«Come scoglio immoto resta». Fiordiligi

Elizabeth Harwood como Fiordiligi «Cosi fan Tutte» Scottish Opera 1967 https://www.pinterest.co.uk/pin/353814114457401320/

En estos tiempos de pandemia, de encierro, en los que el tiempo pasa silencioso pero inexorable engullendo nuestras horas de vida, me vienen a la cabeza reflexiones, recuerdos y pensamientos inquietantes sobre el futuro. Pero mientas tanto, aquí seguimos. ¿Cumplimos lo que deseamos?¿Somos felices?¿Hasta cuándo aguantaremos? Y me viene inevitablemente a la cabeza «come scoglio immoto resta contro i venti e la tempesta» aunque no sé por qué, porque poco tiene que ver con mis sensaciones… ¿o sí solamente esta primera frase? Pienso en Fiordiligi.

Fiordiligi está harta. Su amigo don Alfonso le quiere endosar a un supuesto amigo suyo, un marinero albanés , en apariencia exótico, extraño, estrambótico. Nada que ver con ella, refinada y elegante, civilizada.

Ella no lo quiere, o quizás quiere no quererlo. Dice que prefiere estar muerta a traicionar el amor y fidelidad que le profesa quien está en el campo de batalla. Porque ella tiene a su amado, Guglielmo, al que la vida militar lo ha llamado.

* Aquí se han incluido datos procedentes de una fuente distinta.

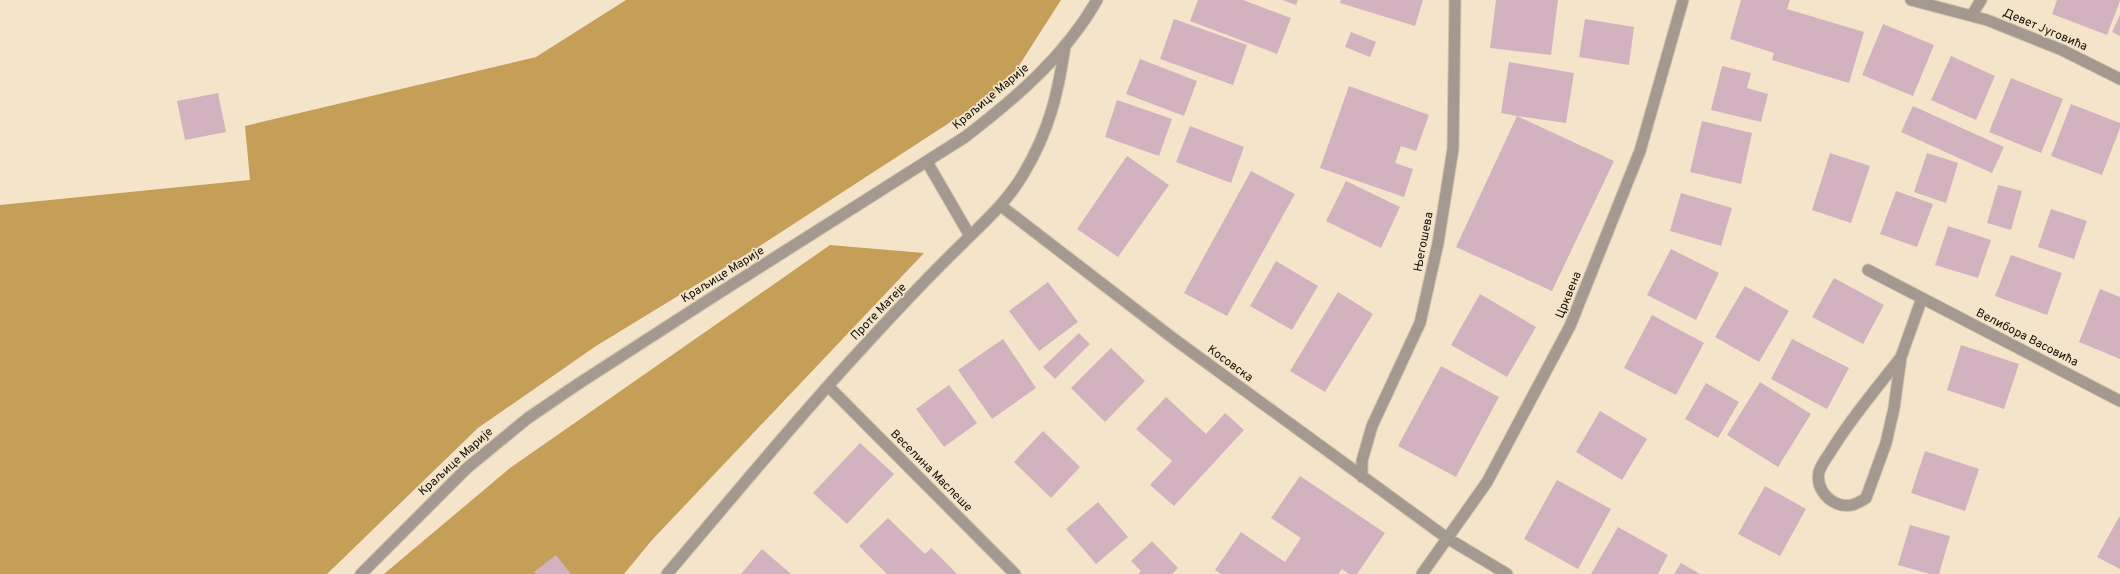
<svg xmlns="http://www.w3.org/2000/svg" width="2120" height="574" font-family="Overpass,sans-serif">
  <style>
    .forest { fill: #c59e57 }
    .building { fill: #d2b2bf }
    .lines { fill: none; stroke-linecap: round; stroke-linejoin: round }
    .minor-casing { stroke: #d0c3ab; stroke-width: 13 }
    .tertiary-casing { stroke: #d0c3ab; stroke-width: 13 }
    .minor { stroke: #a39990; stroke-width: 11 }
    .tertiary { stroke: #a39990; stroke-width: 11 }
    .labels { text-anchor: middle; dominant-baseline: central; stroke-width: 3.5; stroke-linejoin: round; paint-order: stroke }
    .street-label { font-size: 12px; fill: #140f06; stroke: #f4e5ca }
  </style>
  <rect width="100%" height="100%" fill="#f4e5ca"/>
  <!-- forest -->
  <path class="forest" d="M 626,0 L 1061,0 L 1006,86 L 755,249 L 596,346 L 478,428 L 327,574 L 0,574 L 0,205 L 250,180 L 245,126 L 536,57 Z
    M 830,245 L 924,253 L 652,540 L 624,574 L 384,574 L 510,468 Z"/>
  <!-- building -->
  <path class="building" d="M 1198,0 L 1243,0 L 1291,18 L 1277,54 L 1190,21 Z
    M 1282,0 L 1298,0 L 1296,5 Z
    M 1341,0 L 1423,0 L 1415,26 L 1340,3 Z
    M 1496,0 L 1558,0 L 1551,55 L 1490,48 Z
    M 1741,0 L 1790,0 L 1787,9 L 1864,32 L 1849,83 L 1772,60 L 1774,53 L 1730,39 Z
    M 2057,0 L 2120,0 L 2120,1 L 2107,35 L 2052,14 Z
    M 2120,15 L 2120,36 L 2112,32 Z
    M 1174,19 L 1247,45 L 1233,85 L 1160,59 Z
    M 1585,19 L 1634,27 L 1629,65 L 1579,57 Z
    M 1883,24 L 1934,45 L 1913,96 L 1862,75 Z
    M 1351,32 L 1376,42 L 1370,57 L 1345,47 Z
    M 1951,56 L 1995,76 L 1976,120 L 1931,100 Z
    M 1140,59 L 1197,81 L 1184,116 L 1126,94 Z
    M 1509,62 L 1574,73 L 1566,123 L 1517,116 L 1614,161 L 1552,291 L 1456,247 L 1517,116 L 1501,113 Z
    M 1722,66 L 1751,73 L 1747,88 L 1768,94 L 1761,122 L 1711,110 Z
    M 2011,78 L 2063,99 L 2041,153 L 1989,132 Z
    M 1349,86 L 1429,115 L 1416,151 L 1401,146 L 1395,163 L 1413,169 L 1404,197 L 1320,168 Z
    M 218,93 L 226,132 L 185,140 L 177,101 Z
    M 1117,100 L 1172,119 L 1159,156 L 1105,137 Z
    M 2071,104 L 2120,123 L 2120,128 L 2102,175 L 2051,156 Z
    M 1913,106 L 2004,147 L 1992,173 L 1901,132 Z
    M 1702,121 L 1752,133 L 1741,184 L 1690,172 Z
    M 1190,126 L 1244,147 L 1231,183 L 1176,162 Z
    M 1830,153 L 1870,166 L 1851,223 L 1812,210 Z
    M 1927,153 L 1958,163 L 1946,203 L 1914,192 Z
    M 1127,156 L 1169,185 L 1118,257 L 1077,229 Z
    M 1251,171 L 1295,194 L 1227,316 L 1184,293 Z
    M 1346,181 L 1400,207 L 1381,248 L 1326,221 Z
    M 1998,185 L 2022,191 L 2011,230 L 1987,223 Z
    M 1896,191 L 1933,204 L 1917,247 L 1880,234 Z
    M 1681,193 L 1732,208 L 1721,246 L 1670,231 Z
    M 2051,209 L 2087,221 L 2074,259 L 2038,247 Z
    M 1948,226 L 1991,240 L 1978,278 L 1935,265 Z
    M 1671,249 L 1719,273 L 1696,320 L 1647,295 Z
    M 2011,255 L 2062,273 L 2047,315 L 1995,296 Z
    M 1276,261 L 1318,286 L 1292,330 L 1250,306 Z
    M 1834,278 L 1884,305 L 1863,344 L 1812,317 Z
    M 1048,282 L 1078,322 L 1039,351 L 1009,311 Z
    M 1745,286 L 1789,311 L 1759,362 L 1715,337 Z
    M 2100,289 L 2120,297 L 2120,359 L 2079,342 Z
    M 1338,292 L 1373,314 L 1325,392 L 1290,371 Z
    M 1480,294 L 1536,327 L 1507,377 L 1451,345 Z
    M 1652,315 L 1704,343 L 1676,395 L 1624,368 Z
    M 1079,333 L 1090,344 L 1055,379 L 1043,367 Z
    M 1003,339 L 1036,388 L 992,419 L 958,370 Z
    M 1792,339 L 1849,368 L 1827,409 L 1771,379 Z
    M 1961,345 L 2019,364 L 2004,409 L 1947,390 Z
    M 1111,348 L 1145,381 L 1105,422 L 1071,388 Z
    M 1441,366 L 1499,397 L 1456,477 L 1398,446 Z
    M 1760,382 L 1811,414 L 1778,467 L 1727,435 Z
    M 1706,383 L 1739,402 L 1718,438 L 1685,419 Z
    M 949,385 L 977,423 L 944,447 L 916,409 Z
    M 1166,397 L 1206,434 L 1225,413 L 1244,430 L 1174,506 L 1150,485 L 1172,461 L 1136,429 Z
    M 1600,411 L 1647,439 L 1622,480 L 1576,452 Z
    M 1043,431 L 1080,467 L 1051,498 L 1014,462 Z
    M 860,443 L 894,474 L 847,524 L 813,493 Z
    M 1925,451 L 1979,469 L 1965,511 L 1911,493 Z
    M 1300,476 L 1385,533 L 1357,574 L 1349,574 L 1342,569 L 1338,574 L 1221,574 L 1215,570 L 1241,532 L 1285,562 L 1301,538 L 1271,518 Z
    M 1557,480 L 1611,509 L 1578,569 L 1524,539 Z
    M 1765,486 L 1806,509 L 1780,556 L 1738,534 Z
    M 1098,502 L 1128,537 L 1096,564 L 1066,529 Z
    M 2119,517 L 2120,517 L 2120,569 L 2097,557 Z
    M 888,518 L 925,554 L 931,548 L 957,574 L 887,574 L 859,546 Z
    M 1910,525 L 1950,536 L 1939,574 L 1930,574 L 1898,565 Z
    M 1618,527 L 1668,555 L 1658,574 L 1591,574 Z
    M 1152,541 L 1178,568 L 1172,574 L 1138,574 L 1141,571 L 1131,561 Z
    M 762,549 L 791,574 L 741,574 Z
    M 556,555 L 571,574 L 536,574 L 534,572 Z
    M 1681,563 L 1700,574 L 1674,574 Z"/>
  <g class="lines">
    <!-- minor casing -->
    <g class="minor-casing">
      <path id="minor" d="M 1911,0 L 1987,20 L 2062,50 L 2120,79
        M 1972,15 L 1981,0
        M 927,162 L 970,236
        M 1001,206 L 1174,339 L 1447,538 L 1507,574
        M 1868,270 L 2120,401
        M 1901,357 C 1877,388 1851,418 1831,451 C 1827,457 1821,465 1819,472 C 1816,486 1825,499 1838,504 C 1849,508 1857,504 1866,498 L 1886,443 L 1894,408 L 1901,357 L 1922,298
        M 828,386 L 1015,574
        M 1362,477 L 1362,461 L 1372,426 L 1420,323 L 1438,243 L 1453,149 L 1455,0
        M 667,574 C 733,497 797,418 866,344 C 897,310 929,276 962,244 C 985,221 1008,201 1024,173 C 1049,131 1058,94 1065,46
        M 1422,574 L 1487,482 L 1570,326 L 1640,151 L 1683,0"/>
    </g>
    <!-- tertiary casing -->
    <g class="tertiary-casing">
      <path id="tertiary" d="M 361,574 L 467,468 L 528,418 L 578,384 L 719,293 L 965,137 C 1016,98 1065,56 1097,0"/>
    </g>
    <!-- minor -->
    <use href="#minor" class="minor"/>
    <!-- tertiary -->
    <use href="#tertiary" class="tertiary"/>
  </g>
  <g class="labels">
    <!-- street labels -->
    <g class="street-label">
      <text transform="translate(2045 30) rotate(23)">Девет Југовића</text>
      <text transform="translate(991 97) rotate(-40)">Краљице Марије</text>
      <text transform="translate(1424 242) rotate(-79)">Његошева</text>
      <text transform="translate(723 275) rotate(-32)">Краљице Марије</text>
      <text transform="translate(1569 295) rotate(-68)">Црквена</text>
      <text transform="translate(879 312) rotate(-46)">Проте Матеје</text>
      <text transform="translate(2027 338) rotate(27)">Велибора Васовића</text>
      <text transform="translate(1230 364) rotate(36)">Косовска</text>
      <text transform="translate(456 462) rotate(-42)">Краљице Марије</text>
      <text transform="translate(931 471) rotate(45)">Веселина Маслеше</text>
    </g>
  </g>
</svg>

A su hermana Dorabella le ha pasado lo mismo. Su amado Ferrando también se ha ido al ejército. Ellas dos se han quedado solas y muy tristes, viendo cómo se iban. Se despiden de ellos al borde del mar, cerca de su villa. Es un precioso día, el mar está en calma, la brisa es suave y las olas están tranquilas. «Soave sia il vento». Parece que todos los elementos son favorables al deseo que tienen ellas: que ellos vuelvan pronto:

Pienso en las veces que he visto el mar, en las veces que he estado entre esas olas. Ahora me parecen pocas las veces, sobre todo cuando las olas han sido suaves y la brisa ligera. Pero cuando las ha habido, las he disfrutado. Pero también puedo recordar momentos en el campo, en la montaña, ahora que estoy parado una muy larga temporada mientras el tiempo devora las horas.

Después de recibir la primera dosis de la vacuna, de tener fiebre y dolores, pienso ¿para qué? Para volver a lo mismo de siempre, el lunes es lunes. La hidra de múltiples cabezas volverá. El mar queda lejos, no oigo las olas y la brisa no me llega. Tendré que buscarle el sentido a todo esto.

Como una roca, inmóvil se queda contra la vientos y la tempestad. Así tenemos que permanecer. Quizás, Fiordiligi lo diga pero no lo piense, quizás piense lo contrario, para convencerse a sí misma. Quizás quiera cambiar, pero le dé pereza. Eso mismo me puede pasar a mí, nos puede pasar a nosotros.

Fiordiligi demuestra su carácter resistente, tenaz, que se opone a lo que ha de venir. Con esos agudos y graves que cambian con tanta brusquedad. O también puede ser que esos cambios sean porque quiere dejarse vencer, dejarse llevar, aunque sepa que no está bien eso. Eso nos puede pasar a todos, alterarnos, por lo que sea, por amor, rabia, impotencia, pereza, dejadez…

A quienes muchas veces penséis «come scoglio immoto resta contro i venti e la tempesta» por el motivo que sea, os dedico esta bella música del Così Fan Tutte de Mozart. Quien quiera conocer la ópera entera, la podrá disfrutar mucho. En realidad es muy divertida aunque corrosiva. A veces dramática camuflando lo cómico, da qué pensar. Como anécdota: Mozart usó parte de la música de un «señor ten piedad (Kyrie eleison)» para esta aria, mezclando lo divino con lo humano, curioso.